I don't think the GC in this version has the features required to enable a C# runtime on top of it yet: https://github.com/WebAssembly/gc/issues/77
I wonder what language this GC can actually be used for at this stage?
OCaml with wasocaml: https://github.com/OCamlPro/wasocaml
Dart for a long time now.
I'm not familiar with all the implementation details of objects in C#, but the list of issues mixes runtime implementation details (object layouts) that should be fairly low effort to work around with actual language/runtime features (references, finalization).
In general though most regular C# code written today _doesn't directly_ use many of the features mentioned apart from references. Libraries and bindings however do so a lot since f.ex. p/invoke isn't half as braindead as JNI was, but targeting the web should really not bring along all these libraries anyhow.
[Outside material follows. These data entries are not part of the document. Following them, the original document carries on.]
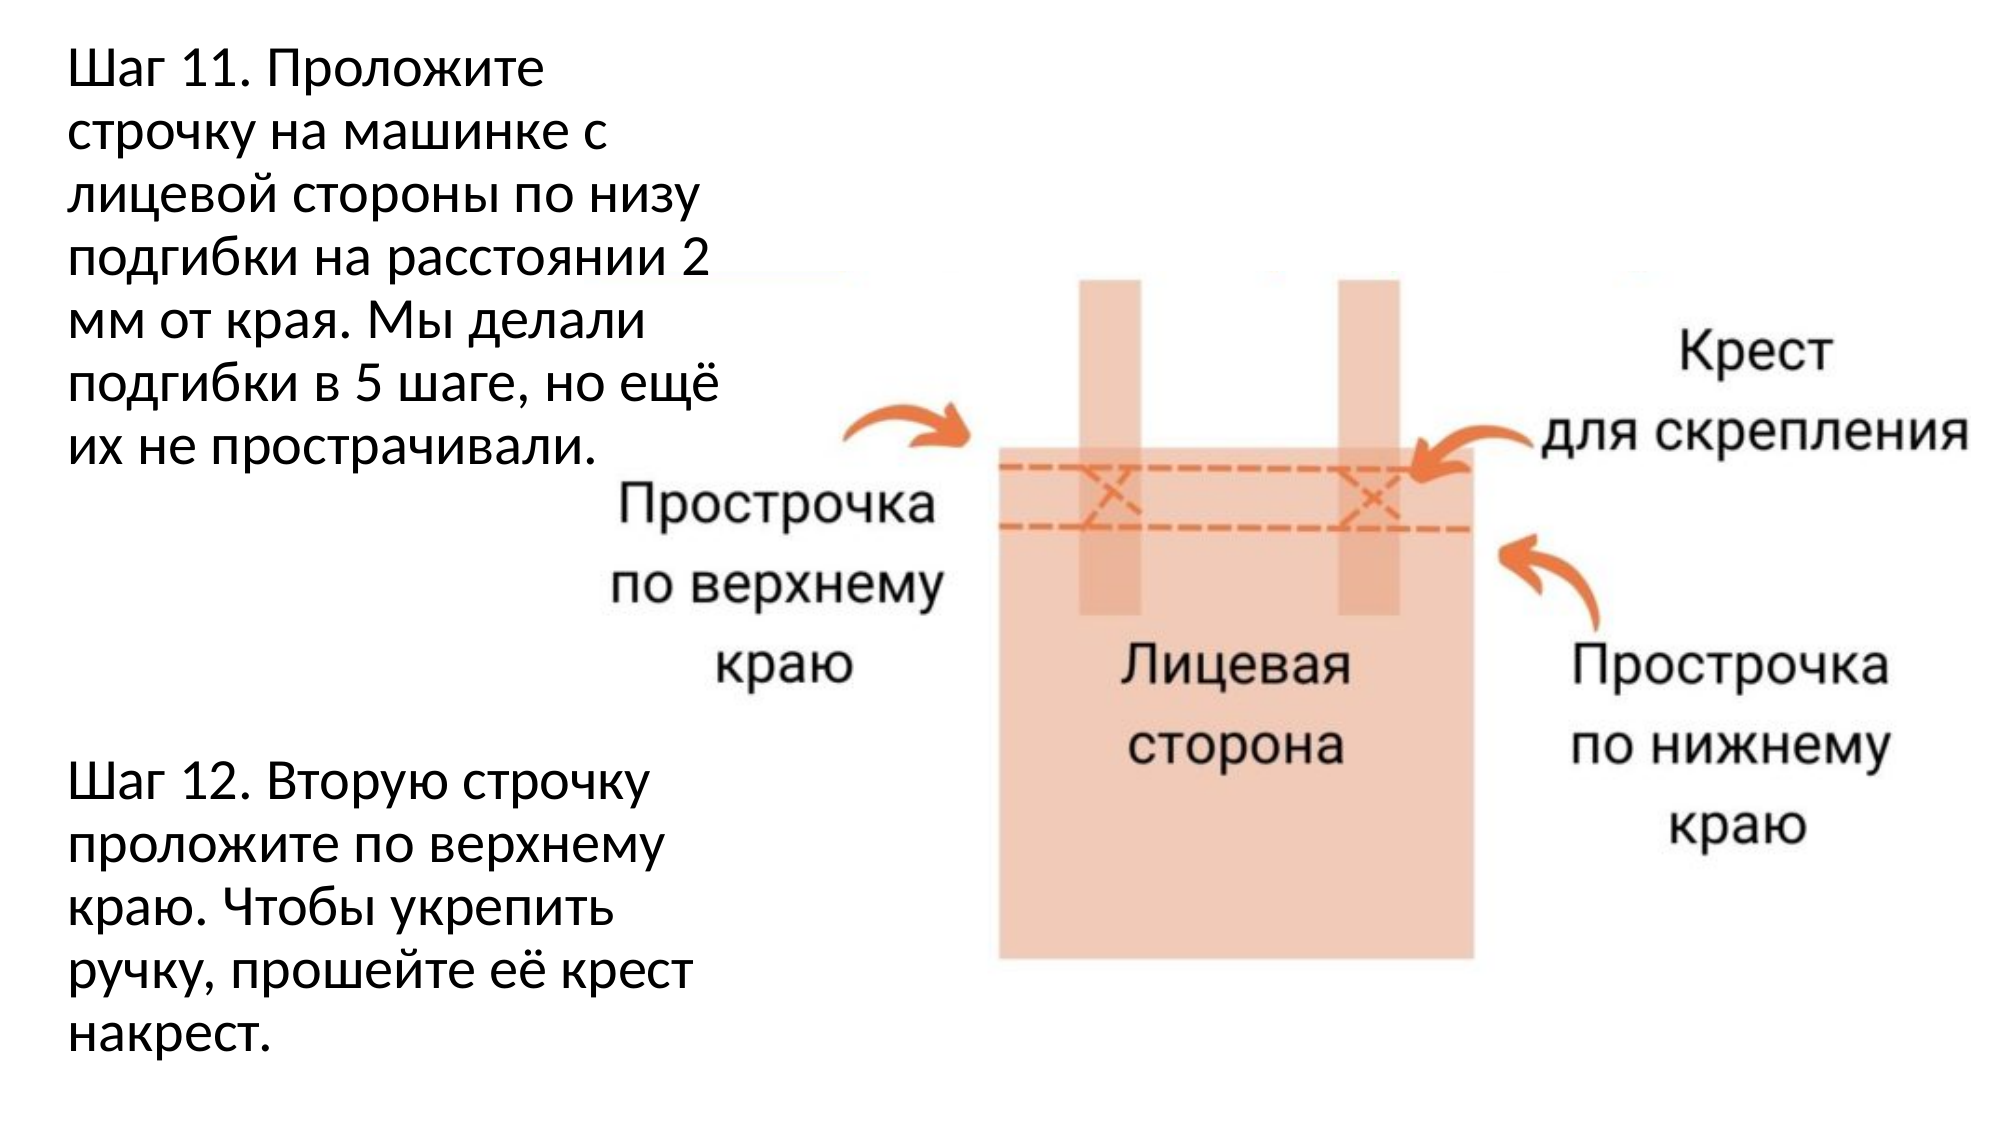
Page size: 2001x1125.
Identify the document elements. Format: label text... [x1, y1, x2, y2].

list Шаг 11. Проложите строчку на машинке с лицевой стороны по низу подгибки на расстоянии 2 мм от края. Мы делали подгибки в 5 шаге, но ещё их не прострачивали. Шаг 12. Вторую строчку проложите по верхнему краю. Чтобы укрепить ручку, прошейте её крест накрест. [52, 29, 757, 1125]
picture [584, 271, 1971, 998]
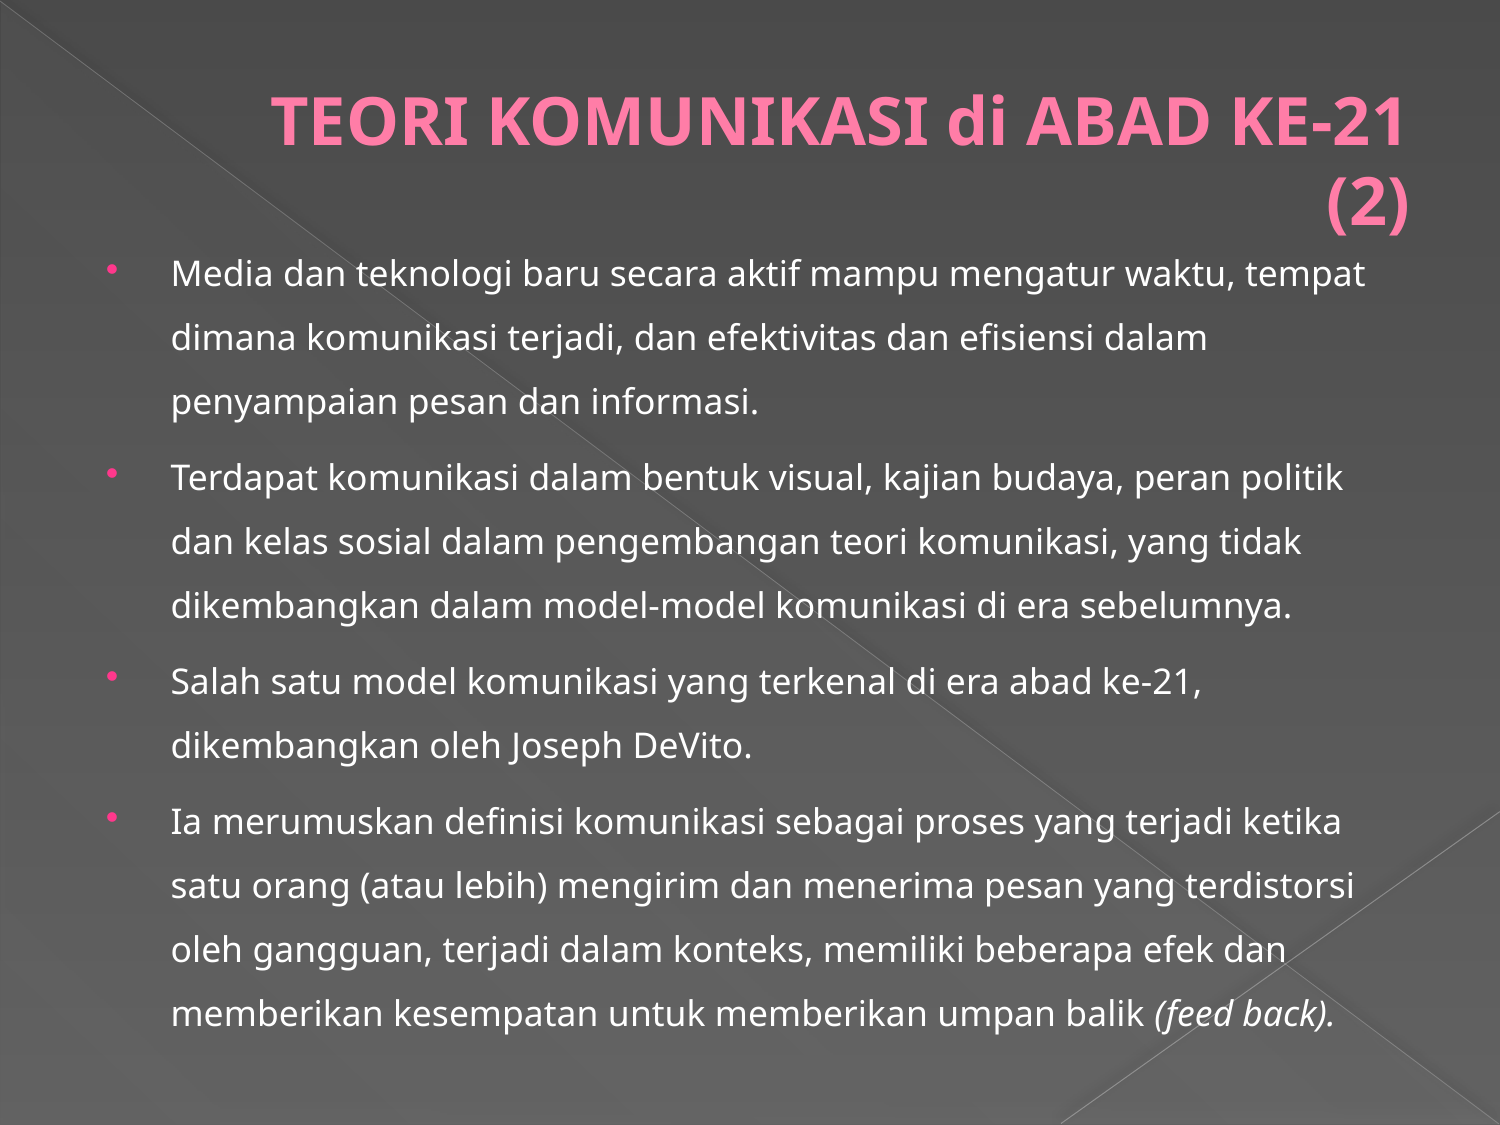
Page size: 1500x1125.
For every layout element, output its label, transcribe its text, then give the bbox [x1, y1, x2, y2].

list Media dan teknologi baru secara aktif mampu mengatur waktu, tempat dimana komunikasi terjadi, dan efektivitas dan efisiensi dalam penyampaian pesan dan informasi. Terdapat komunikasi dalam bentuk visual, kajian budaya, peran politik dan kelas sosial dalam pengembangan teori komunikasi, yang tidak dikembangkan dalam model-model komunikasi di era sebelumnya. Salah satu model komunikasi yang terkenal di era abad ke-21, dikembangkan oleh Joseph DeVito. Ia merumuskan definisi komunikasi sebagai proses yang terjadi ketika satu orang (atau lebih) mengirim dan menerima pesan yang terdistorsi oleh gangguan, terjadi dalam konteks, memiliki beberapa efek dan memberikan kesempatan untuk memberikan umpan balik (feed back). [81, 222, 1433, 1091]
title TEORI KOMUNIKASI di ABAD KE-21 (2) [75, 43, 1425, 274]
So, making a MSIL runtime that handles most common C# code would map pretty much 1-1 with Wasm-GC, some features like ref's might need some extra shims to emulate behaviour (or compiler specializations to avoid too bad performance penalties by extra object creation).
Regardless of what penalties,etc goes in, the generated code should be able to be far smaller and far less costly compared to the situation today since they won't have to ship both their own GC and implement everything around that.
Kotlin/WASM is a thing
The article answers your question, there are at least 6 languages: Java, OCaml, Scala, Kotlin, Scheme, and Dart.